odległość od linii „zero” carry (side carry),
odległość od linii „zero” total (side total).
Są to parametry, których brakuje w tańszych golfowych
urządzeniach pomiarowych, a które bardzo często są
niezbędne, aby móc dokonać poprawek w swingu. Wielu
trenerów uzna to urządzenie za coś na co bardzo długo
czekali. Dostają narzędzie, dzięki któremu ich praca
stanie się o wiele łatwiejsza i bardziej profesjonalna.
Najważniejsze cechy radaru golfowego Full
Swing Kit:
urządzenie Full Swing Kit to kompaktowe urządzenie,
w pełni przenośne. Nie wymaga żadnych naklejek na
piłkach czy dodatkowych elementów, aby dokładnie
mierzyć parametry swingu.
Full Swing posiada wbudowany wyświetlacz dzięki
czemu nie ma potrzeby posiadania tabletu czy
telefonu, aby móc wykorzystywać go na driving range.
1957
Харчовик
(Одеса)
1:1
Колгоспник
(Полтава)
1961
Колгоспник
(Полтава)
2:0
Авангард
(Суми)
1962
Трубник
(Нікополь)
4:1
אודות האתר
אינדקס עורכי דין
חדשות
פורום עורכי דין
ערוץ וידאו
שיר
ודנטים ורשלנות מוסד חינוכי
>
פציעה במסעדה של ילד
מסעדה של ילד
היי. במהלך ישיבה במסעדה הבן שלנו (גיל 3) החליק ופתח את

--- --- ---

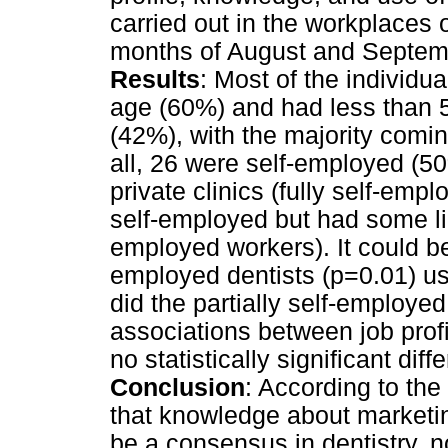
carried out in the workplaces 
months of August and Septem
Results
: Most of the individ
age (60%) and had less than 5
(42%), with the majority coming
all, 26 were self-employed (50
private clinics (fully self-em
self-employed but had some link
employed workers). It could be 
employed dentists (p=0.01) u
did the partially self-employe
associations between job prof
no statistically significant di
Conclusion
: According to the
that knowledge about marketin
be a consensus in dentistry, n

--- --- ---

Task to carry out: In the records above, the line with "czekali. Dostają narzędzie, dzięki" marks the start and the line with "היי. במהלך ישיבה" marks the end; copy that stretch exactly, both lines included, and nothing else.

Exercise solution:
czekali. Dostają narzędzie, dzięki któremu ich praca
stanie się o wiele łatwiejsza i bardziej profesjonalna.
Najważniejsze cechy radaru golfowego Full
Swing Kit:
urządzenie Full Swing Kit to kompaktowe urządzenie,
w pełni przenośne. Nie wymaga żadnych naklejek na
piłkach czy dodatkowych elementów, aby dokładnie
mierzyć parametry swingu.
Full Swing posiada wbudowany wyświetlacz dzięki
czemu nie ma potrzeby posiadania tabletu czy
telefonu, aby móc wykorzystywać go na driving range.
1957
Харчовик
(Одеса)
1:1
Колгоспник
(Полтава)
1961
Колгоспник
(Полтава)
2:0
Авангард
(Суми)
1962
Трубник
(Нікополь)
4:1
אודות האתר
אינדקס עורכי דין
חדשות
פורום עורכי דין
ערוץ וידאו
שיר
ודנטים ורשלנות מוסד חינוכי
>
פציעה במסעדה של ילד
מסעדה של ילד
היי. במהלך ישיבה במסעדה הבן שלנו (גיל 3) החליק ופתח את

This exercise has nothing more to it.